Everything we do is music


30 November 2017 – 4 March 2018 

Private view Wednesday 29 November, 6-8.30pm, starting with a curators tour with Shanay Jhaveri

Everything we do is music, curated by Shanay Jhaveri, explores Indian classical music as a source of inspiration for a diverse group of modern and contemporary artists.

The exhibition will include the following artists:Sarnath Banerjee, Claudio Caldini,Francesco Clemente,Sabah HusainPrabhavathi Meppayil, Nasreen Mohamedi,Tania Mouraud, Lee Mullican, Michael Müller, Hetain Patel,Lala Rukh, Vidya SagarMohan Samant, Shahzia Sikander, Dayanita SinghMarian Zazeela

The exhibition reflects upon the ways in which something as distinct as Indian classical music is connected with the visual arts. It brings together a host of approaches, from the figurative and graphic to the abstract and performative. Drawing and the act of mark making emerge as a guiding principle within the diverse artistic approaches.

Everything we do is music is not a comprehensive show on the subject of Indian classical music, and how it has been engaged by visual artists over time. Instead it endeavours to consider a diverse group of artistic responses, and to prompt reflections on how an oral tradition like Indian classical music has come to be experienced and represented; to wonder at how artists react and respond to sound to create images that are graphic, figurative, abstract and even sublime.

In Everything we do is music, figurative approaches start with the miniature Indian paintings known as the Ragamalas (a genre emerging in the second half of the 15th century, in which an attempt is made to capture an associated mood or character of raga through a staged tableau). These continue with Mohan Samant’s vibrant drawings of musicians and Shazia Sikander's animation Disruption as RaptureSarnath Banerjee explores how Indian classical music might be represented more contemporaneously, through narrative and figuration in a newly commissioned set of drawings.

Indian classical musicians have been documented during rehearsals and on stage by numerous Indian photographers, including Dayanita Singh who has made the Tabla player Zakir Hussain the subject of her first photo book.  The maquettes she made for this book demonstrate the “rigour and restraint’ that she employs in the editing of her material, an approach she learnt from Hussain.

A more direct presentation of how artists respond to Indian classical music can be witnessed in new work by Michael Müller, made as he listens to Raga interpretations. The rhythm of the production is determined by the music itself and its relation to time, to structure and the sequence of the day. Another method is illustrated by Hetain Patel in his video Kanku Raga (2007), in which the artist assigns each stroke of the tabla drum to a different movement of marking or erasing Kanku pigment from the body. Performing each part, Patel highlights the idea of instilling cultural rhythm physically within the body through repetition.
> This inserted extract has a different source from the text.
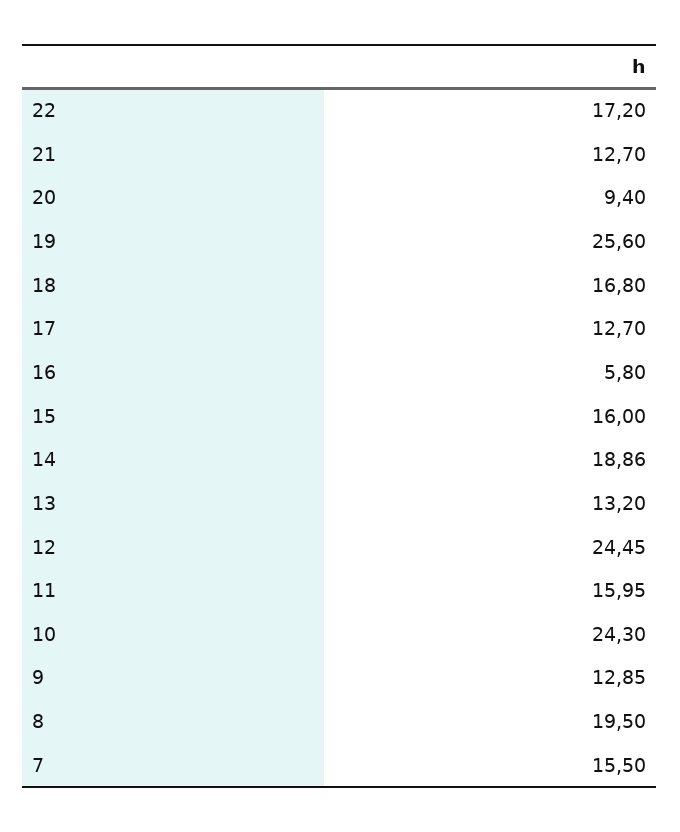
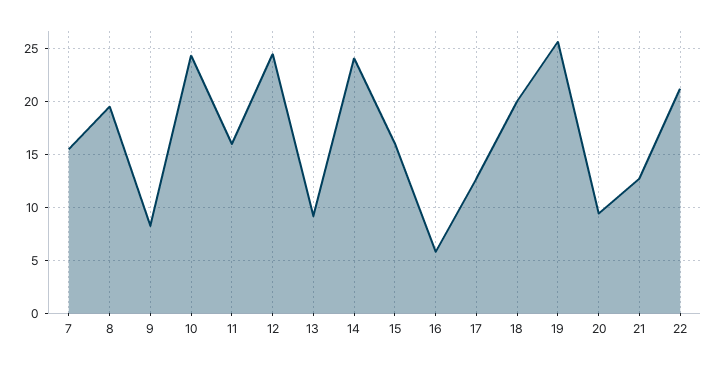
22: 17.2 -> 21
18: 16.8 -> 20
14: 18.86 -> 24
13: 13.2 -> 9
9: 12.85 -> 8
This inquiry of personalised and performed notation is a thought-provoking one to raise in light of Indian classical music’s relationship to an oral tradition. What are the implications of creating such notational systems? Do they fix the music or do they, rather, represent a subjective experience of the melody at a particular moment, tracing that instant of exchange between artist and composition in which the artist is simultaneously listener and performer? The show will also include works that while definitively not notations of Indian classical music, evoke the improvisational tenets of the music as observed and felt in the drawings of Nasreen Mohamedi, Lala Rukh and the artisanal copper wire works of Prabhavathi MeppayilFrancesco Clemente will be represented by his ‘Evening Ragas’ series (1992) and Lee Mullican by abstract works on paper made in the late 1960s.

The impact of Indian classical music on a range of mid-century avant-garde American composers and underground art-makers will also be explored through the inclusion of concert posters by Marian Zazeela, for performances by the musician Pandit Pran Nath and the composer La Monte Young. Analogously, in 1971, the French artist Tania Mouraud created her Initiation Rooms, a series of white sensory-lit environments in which Pran Nath, Terry Riley, Young and Zazeela were invited to perform. Mourand believed that experiencing music performed in such an environment would create heightened self-awareness. These rooms will be represented in the show through drawings and models. Similar sensory explorations with Indian music preoccupied the Argentinian experimental filmmaker Claudio Caldini whose 1976 film Vadi-Samvadi will also be screened throughout the exhibition.

Everything we do is music is curated by Shanay Jhaveri, Assistant Curator, South Asia, Metropolitan Museum of Art, New York. Recent exhibitions include Companionable Silences (Palais de Tokyo, Paris, 2013); and India: Visions from the Outside (Cultuurcentrum Brugge, Bruges, 2012).

Watch Shanay Jhaveri's Curator's View video here.

The exhibition catalogue includes essays by Saira Ansari, an independent researcher and writer living in Dubai, UAE;  Shanay Jhaveri; and by Alexander Keefe, a writer living in Los Angeles, California, specialising in Sanskrit and Indian studies. It includes 25 full colour images, artist biographies and a bibliography.

We are grateful to the R and S Nanavati Charitable Trust No. 2, Saroj Jhaveri Foundation, for their generous support of the catalogue.